For the past year, Uzbekistan has been chairing the SCO, where its activities in its role have reflected Tashkent’s new foreign policy initiatives. Central to these are pragmatism, dynamism and initiative, all of which have become Uzbekistan’s calling card for diplomacy in recent years. The country’s independent and multifaceted foreign policy has made it possible to balance the interests of the middle-sized and small countries within the SCO’s space.
According to international affairs analysts, this gives Tashkent a decidedly key advantage within the organization, namely the trust of all the SCO countries, which allows it to confidently promote major regional and global initiatives through this platform.
The conceptual approach by Uzbekistan as to which path the SCO should take in this new era of global politics can be seen in the priorities that the Uzbek government has put forward – trade, industrial and technological cooperation, strengthening transport and economic interconnectedness, innovation, digital transformation and a green economy.
Uzbekistan has invited its fellow SCO members to rethink the value of multilateral cooperation during an ongoing period of great geopolitical and economic upheaval. As a result, at the Samarkand SCO summit, President Mirziyoyev is expected to present a number of breakthrough initiatives and proposals that are designed to serve as a significant revival of the SCO’s agenda and comprehensive modernization of the organization.
These new initiatives come at a time when interest in the future potential of the SCO is growing.
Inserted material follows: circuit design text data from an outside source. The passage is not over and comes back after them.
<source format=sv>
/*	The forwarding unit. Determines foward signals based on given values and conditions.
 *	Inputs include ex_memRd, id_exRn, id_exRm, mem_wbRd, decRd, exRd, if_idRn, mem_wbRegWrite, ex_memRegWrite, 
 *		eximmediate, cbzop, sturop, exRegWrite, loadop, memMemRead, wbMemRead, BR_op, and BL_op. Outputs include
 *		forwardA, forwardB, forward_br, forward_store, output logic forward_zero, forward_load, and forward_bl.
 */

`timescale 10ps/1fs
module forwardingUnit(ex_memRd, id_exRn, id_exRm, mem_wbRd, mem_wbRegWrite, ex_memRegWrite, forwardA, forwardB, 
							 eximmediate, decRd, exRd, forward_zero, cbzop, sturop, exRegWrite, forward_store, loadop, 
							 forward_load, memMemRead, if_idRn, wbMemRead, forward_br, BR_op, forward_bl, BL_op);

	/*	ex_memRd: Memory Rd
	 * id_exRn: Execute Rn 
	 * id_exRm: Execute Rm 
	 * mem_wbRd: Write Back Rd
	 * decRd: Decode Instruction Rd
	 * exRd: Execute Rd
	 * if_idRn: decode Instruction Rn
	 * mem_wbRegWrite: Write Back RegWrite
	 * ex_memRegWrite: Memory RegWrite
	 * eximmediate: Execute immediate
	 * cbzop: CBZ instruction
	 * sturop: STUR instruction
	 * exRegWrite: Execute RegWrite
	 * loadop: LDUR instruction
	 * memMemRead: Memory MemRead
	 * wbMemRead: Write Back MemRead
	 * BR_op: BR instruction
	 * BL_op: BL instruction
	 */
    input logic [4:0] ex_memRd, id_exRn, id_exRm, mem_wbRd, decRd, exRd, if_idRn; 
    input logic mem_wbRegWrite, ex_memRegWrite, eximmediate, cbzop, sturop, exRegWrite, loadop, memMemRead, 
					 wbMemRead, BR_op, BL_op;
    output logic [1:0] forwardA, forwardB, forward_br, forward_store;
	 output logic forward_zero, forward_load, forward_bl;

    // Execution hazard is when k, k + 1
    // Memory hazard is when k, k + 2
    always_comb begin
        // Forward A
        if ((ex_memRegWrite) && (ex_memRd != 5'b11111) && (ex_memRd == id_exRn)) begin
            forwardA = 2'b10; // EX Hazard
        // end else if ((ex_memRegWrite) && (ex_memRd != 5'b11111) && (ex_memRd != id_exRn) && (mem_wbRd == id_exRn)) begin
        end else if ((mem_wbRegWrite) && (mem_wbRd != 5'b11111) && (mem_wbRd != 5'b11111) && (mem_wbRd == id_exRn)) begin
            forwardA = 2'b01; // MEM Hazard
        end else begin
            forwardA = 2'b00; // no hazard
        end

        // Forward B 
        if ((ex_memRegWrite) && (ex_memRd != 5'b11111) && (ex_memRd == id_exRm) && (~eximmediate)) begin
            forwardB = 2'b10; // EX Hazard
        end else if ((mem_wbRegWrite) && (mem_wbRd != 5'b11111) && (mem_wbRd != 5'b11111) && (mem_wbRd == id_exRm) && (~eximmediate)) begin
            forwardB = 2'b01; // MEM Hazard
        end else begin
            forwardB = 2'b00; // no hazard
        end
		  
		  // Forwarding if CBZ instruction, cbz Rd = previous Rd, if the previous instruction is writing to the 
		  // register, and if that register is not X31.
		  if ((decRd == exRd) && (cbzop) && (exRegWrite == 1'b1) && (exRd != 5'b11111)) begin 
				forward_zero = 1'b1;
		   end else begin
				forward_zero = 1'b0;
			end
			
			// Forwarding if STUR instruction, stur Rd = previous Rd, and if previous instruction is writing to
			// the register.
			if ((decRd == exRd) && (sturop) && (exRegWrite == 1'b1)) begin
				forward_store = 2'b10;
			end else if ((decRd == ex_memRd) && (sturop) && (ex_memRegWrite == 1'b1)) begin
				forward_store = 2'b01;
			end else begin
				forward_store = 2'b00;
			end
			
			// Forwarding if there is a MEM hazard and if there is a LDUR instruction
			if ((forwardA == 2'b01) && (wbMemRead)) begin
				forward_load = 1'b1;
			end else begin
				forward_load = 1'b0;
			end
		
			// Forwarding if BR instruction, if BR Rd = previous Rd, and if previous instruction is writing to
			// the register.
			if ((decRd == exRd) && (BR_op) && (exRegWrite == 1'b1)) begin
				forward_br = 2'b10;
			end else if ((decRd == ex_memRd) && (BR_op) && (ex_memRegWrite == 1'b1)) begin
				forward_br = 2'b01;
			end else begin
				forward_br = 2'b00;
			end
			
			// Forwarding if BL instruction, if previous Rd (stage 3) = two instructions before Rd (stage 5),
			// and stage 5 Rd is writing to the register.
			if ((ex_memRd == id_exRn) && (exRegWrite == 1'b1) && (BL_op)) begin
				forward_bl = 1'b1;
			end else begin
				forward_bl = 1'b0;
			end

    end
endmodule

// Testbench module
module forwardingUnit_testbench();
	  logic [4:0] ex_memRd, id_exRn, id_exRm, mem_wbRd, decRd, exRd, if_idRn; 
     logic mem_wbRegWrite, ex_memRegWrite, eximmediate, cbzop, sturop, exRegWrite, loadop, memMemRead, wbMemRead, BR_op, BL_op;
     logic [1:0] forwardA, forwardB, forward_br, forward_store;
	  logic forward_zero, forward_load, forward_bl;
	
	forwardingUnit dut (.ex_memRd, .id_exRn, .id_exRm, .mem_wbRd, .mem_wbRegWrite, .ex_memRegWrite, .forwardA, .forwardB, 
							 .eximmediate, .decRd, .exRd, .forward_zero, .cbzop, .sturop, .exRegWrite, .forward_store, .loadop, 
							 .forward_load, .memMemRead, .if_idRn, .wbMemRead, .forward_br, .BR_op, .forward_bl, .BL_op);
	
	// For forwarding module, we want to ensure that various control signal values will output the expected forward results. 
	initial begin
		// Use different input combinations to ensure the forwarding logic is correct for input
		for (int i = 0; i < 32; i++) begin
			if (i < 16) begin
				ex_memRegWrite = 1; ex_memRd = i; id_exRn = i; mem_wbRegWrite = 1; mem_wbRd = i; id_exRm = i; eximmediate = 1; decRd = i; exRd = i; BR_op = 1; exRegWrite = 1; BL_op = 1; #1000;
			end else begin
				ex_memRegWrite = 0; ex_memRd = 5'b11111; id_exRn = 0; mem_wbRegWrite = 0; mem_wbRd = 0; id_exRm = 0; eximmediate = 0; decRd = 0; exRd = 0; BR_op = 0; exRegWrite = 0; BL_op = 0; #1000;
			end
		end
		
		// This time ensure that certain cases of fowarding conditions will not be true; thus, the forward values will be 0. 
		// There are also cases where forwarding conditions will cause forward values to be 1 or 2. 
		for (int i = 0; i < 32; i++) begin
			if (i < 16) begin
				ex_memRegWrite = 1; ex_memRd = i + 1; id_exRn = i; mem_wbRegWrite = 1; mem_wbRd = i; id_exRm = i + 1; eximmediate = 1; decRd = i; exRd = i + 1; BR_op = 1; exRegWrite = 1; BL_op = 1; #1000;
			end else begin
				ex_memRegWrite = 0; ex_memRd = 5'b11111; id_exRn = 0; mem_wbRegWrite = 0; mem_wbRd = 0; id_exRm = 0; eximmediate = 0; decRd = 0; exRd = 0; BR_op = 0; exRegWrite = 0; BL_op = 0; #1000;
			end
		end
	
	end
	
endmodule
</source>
What is undeniable is that the heart of the organization lies in the countries of Central Asia, as the SCO, itself, was first conceived and created to develop a new format of cooperation in this strategic region of nearly 80 million people. The SCO’s constructive contribution to stability, security and the establishment of multilateral cooperation in Central Asia is an indisputable fact.
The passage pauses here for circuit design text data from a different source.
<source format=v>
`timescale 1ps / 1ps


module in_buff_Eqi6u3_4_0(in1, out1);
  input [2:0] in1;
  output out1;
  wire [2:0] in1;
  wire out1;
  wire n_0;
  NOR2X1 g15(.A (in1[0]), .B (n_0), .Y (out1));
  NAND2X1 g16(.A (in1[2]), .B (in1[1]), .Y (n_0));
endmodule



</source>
Today, the organization is entering a critical transformational stage, and this process is due both to the expansion of its membership and to the changing realities within and around the organization. At the Samarkand summit, the signing of a Memorandum of Obligations by Iran is expected, which will open the country towards a direct path to membership in the SCO. In addition, memorandums on granting dialogue partner status will be signed with Egypt, Qatar and Saudi Arabia. The approval of applications for partner status is also expected with Bahrain and the Maldives.
Central Asia will, however, continue to be the core of the SCO, as it serves as the nexus point of the organization’s expanding space. It is in the interest of the SCO to strengthen the positive and irreversible processes that are in motion throughout Central Asia. More than any other factor, this is key to the overall success of the organization.
As part of the summit, a number of important decisions will be decided upon. Thirty coordinated documents have already been prepared, which are aimed at strengthening the multifaceted interaction of the SCO to bring its internal cooperation to an entirely new level. At the same time, the organizers have noted that this list will be further expanded.
The Samarkand Declaration, the final document that will be issued at the conclusion of the summit and which will reflect the common agreements by all of the SCO countries, will address how the organization aims to solve both regional and global problems through a process that identifies certain priorities that further the SCO’s development.